PROBLEM STATEMENT: Repeat the records below exactly, leaving out every picture.
== Segment start ==
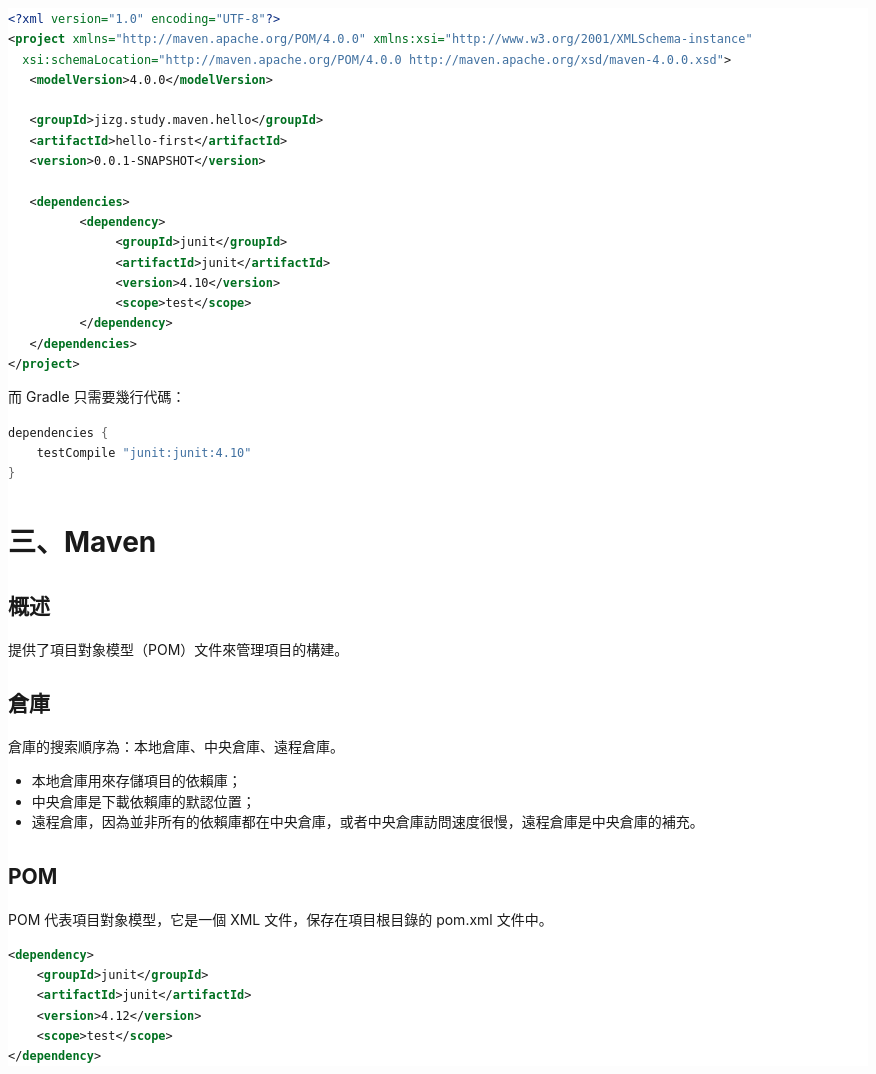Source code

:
 ```xml
<?xml version="1.0" encoding="UTF-8"?>
<project xmlns="http://maven.apache.org/POM/4.0.0" xmlns:xsi="http://www.w3.org/2001/XMLSchema-instance"
  xsi:schemaLocation="http://maven.apache.org/POM/4.0.0 http://maven.apache.org/xsd/maven-4.0.0.xsd">
   <modelVersion>4.0.0</modelVersion>
 
   <groupId>jizg.study.maven.hello</groupId>
   <artifactId>hello-first</artifactId>
   <version>0.0.1-SNAPSHOT</version>

   <dependencies>
          <dependency>
               <groupId>junit</groupId>
               <artifactId>junit</artifactId>
               <version>4.10</version>
               <scope>test</scope>
          </dependency>
   </dependencies>
</project>
```

而 Gradle 只需要幾行代碼：

```java
dependencies {
    testCompile "junit:junit:4.10"
}
```

# 三、Maven

## 概述

提供了項目對象模型（POM）文件來管理項目的構建。

## 倉庫

倉庫的搜索順序為：本地倉庫、中央倉庫、遠程倉庫。

- 本地倉庫用來存儲項目的依賴庫；
- 中央倉庫是下載依賴庫的默認位置；
- 遠程倉庫，因為並非所有的依賴庫都在中央倉庫，或者中央倉庫訪問速度很慢，遠程倉庫是中央倉庫的補充。

## POM

POM 代表項目對象模型，它是一個 XML 文件，保存在項目根目錄的 pom.xml 文件中。

```xml
<dependency>
    <groupId>junit</groupId>
    <artifactId>junit</artifactId>
    <version>4.12</version>
    <scope>test</scope>
</dependency>
```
== Segment end ==
RESPONSE BELOW:
Source code

:
 ```xml
<?xml version="1.0" encoding="UTF-8"?>
<project xmlns="http://maven.apache.org/POM/4.0.0" xmlns:xsi="http://www.w3.org/2001/XMLSchema-instance"
  xsi:schemaLocation="http://maven.apache.org/POM/4.0.0 http://maven.apache.org/xsd/maven-4.0.0.xsd">
   <modelVersion>4.0.0</modelVersion>
 
   <groupId>jizg.study.maven.hello</groupId>
   <artifactId>hello-first</artifactId>
   <version>0.0.1-SNAPSHOT</version>

   <dependencies>
          <dependency>
               <groupId>junit</groupId>
               <artifactId>junit</artifactId>
               <version>4.10</version>
               <scope>test</scope>
          </dependency>
   </dependencies>
</project>
```

而 Gradle 只需要幾行代碼：

```java
dependencies {
    testCompile "junit:junit:4.10"
}
```

# 三、Maven

## 概述

提供了項目對象模型（POM）文件來管理項目的構建。

## 倉庫

倉庫的搜索順序為：本地倉庫、中央倉庫、遠程倉庫。

- 本地倉庫用來存儲項目的依賴庫；
- 中央倉庫是下載依賴庫的默認位置；
- 遠程倉庫，因為並非所有的依賴庫都在中央倉庫，或者中央倉庫訪問速度很慢，遠程倉庫是中央倉庫的補充。

## POM

POM 代表項目對象模型，它是一個 XML 文件，保存在項目根目錄的 pom.xml 文件中。

```xml
<dependency>
    <groupId>junit</groupId>
    <artifactId>junit</artifactId>
    <version>4.12</version>
    <scope>test</scope>
</dependency>
```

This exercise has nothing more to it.